Beneath this instruction is a listing. Transcribe from it only the stretch from the line with "is an immunohistochemistry" through the line with "microscopy of normal", both end lines included, exactly as written.

[[ DATA EXCERPTS, beginning ]]

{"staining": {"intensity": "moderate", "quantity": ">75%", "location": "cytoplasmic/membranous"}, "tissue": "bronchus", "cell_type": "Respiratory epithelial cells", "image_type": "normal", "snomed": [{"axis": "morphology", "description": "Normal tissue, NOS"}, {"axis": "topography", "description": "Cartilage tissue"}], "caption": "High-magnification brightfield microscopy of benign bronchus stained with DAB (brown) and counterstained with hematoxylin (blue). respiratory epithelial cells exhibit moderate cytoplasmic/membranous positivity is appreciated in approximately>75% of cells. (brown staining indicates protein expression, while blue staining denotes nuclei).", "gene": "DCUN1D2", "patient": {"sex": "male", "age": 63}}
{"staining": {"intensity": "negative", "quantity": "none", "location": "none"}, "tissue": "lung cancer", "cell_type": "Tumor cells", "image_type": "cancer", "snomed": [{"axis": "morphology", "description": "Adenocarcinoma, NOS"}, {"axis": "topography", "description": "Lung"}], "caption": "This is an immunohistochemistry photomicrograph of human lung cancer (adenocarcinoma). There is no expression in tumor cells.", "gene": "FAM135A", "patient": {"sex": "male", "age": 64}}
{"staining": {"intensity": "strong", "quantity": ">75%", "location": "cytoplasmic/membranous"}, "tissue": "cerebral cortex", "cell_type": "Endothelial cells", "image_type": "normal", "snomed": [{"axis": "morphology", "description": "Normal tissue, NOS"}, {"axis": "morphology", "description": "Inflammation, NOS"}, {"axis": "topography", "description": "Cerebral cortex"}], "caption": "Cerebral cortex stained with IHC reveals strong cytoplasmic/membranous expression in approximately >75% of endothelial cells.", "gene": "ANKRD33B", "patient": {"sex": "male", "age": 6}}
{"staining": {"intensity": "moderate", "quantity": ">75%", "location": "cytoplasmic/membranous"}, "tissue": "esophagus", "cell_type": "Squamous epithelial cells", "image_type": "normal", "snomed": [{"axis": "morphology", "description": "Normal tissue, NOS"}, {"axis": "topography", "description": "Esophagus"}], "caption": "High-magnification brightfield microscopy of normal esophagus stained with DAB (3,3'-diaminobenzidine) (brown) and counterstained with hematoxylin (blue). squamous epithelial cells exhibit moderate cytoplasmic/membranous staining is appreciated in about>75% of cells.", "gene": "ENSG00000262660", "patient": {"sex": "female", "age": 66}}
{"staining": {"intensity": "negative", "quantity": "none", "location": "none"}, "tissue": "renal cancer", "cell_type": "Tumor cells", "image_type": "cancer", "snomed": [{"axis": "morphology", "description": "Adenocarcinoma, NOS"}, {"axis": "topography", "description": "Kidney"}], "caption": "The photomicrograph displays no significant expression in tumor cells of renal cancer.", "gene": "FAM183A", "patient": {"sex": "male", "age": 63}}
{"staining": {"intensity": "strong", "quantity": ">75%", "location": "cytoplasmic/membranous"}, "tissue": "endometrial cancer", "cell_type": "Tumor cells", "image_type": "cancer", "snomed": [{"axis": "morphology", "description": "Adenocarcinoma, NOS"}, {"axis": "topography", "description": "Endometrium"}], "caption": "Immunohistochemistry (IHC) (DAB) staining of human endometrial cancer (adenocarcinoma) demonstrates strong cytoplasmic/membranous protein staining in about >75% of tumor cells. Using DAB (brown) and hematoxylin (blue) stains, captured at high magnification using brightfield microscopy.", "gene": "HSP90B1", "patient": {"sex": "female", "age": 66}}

[[ DATA EXCERPTS, end ]]

**RESULT BELOW**
{"staining": {"intensity": "negative", "quantity": "none", "location": "none"}, "tissue": "lung cancer", "cell_type": "Tumor cells", "image_type": "cancer", "snomed": [{"axis": "morphology", "description": "Adenocarcinoma, NOS"}, {"axis": "topography", "description": "Lung"}], "caption": "This is an immunohistochemistry photomicrograph of human lung cancer (adenocarcinoma). There is no expression in tumor cells.", "gene": "FAM135A", "patient": {"sex": "male", "age": 64}}
{"staining": {"intensity": "strong", "quantity": ">75%", "location": "cytoplasmic/membranous"}, "tissue": "cerebral cortex", "cell_type": "Endothelial cells", "image_type": "normal", "snomed": [{"axis": "morphology", "description": "Normal tissue, NOS"}, {"axis": "morphology", "description": "Inflammation, NOS"}, {"axis": "topography", "description": "Cerebral cortex"}], "caption": "Cerebral cortex stained with IHC reveals strong cytoplasmic/membranous expression in approximately >75% of endothelial cells.", "gene": "ANKRD33B", "patient": {"sex": "male", "age": 6}}
{"staining": {"intensity": "moderate", "quantity": ">75%", "location": "cytoplasmic/membranous"}, "tissue": "esophagus", "cell_type": "Squamous epithelial cells", "image_type": "normal", "snomed": [{"axis": "morphology", "description": "Normal tissue, NOS"}, {"axis": "topography", "description": "Esophagus"}], "caption": "High-magnification brightfield microscopy of normal esophagus stained with DAB (3,3'-diaminobenzidine) (brown) and counterstained with hematoxylin (blue). squamous epithelial cells exhibit moderate cytoplasmic/membranous staining is appreciated in about>75% of cells.", "gene": "ENSG00000262660", "patient": {"sex": "female", "age": 66}}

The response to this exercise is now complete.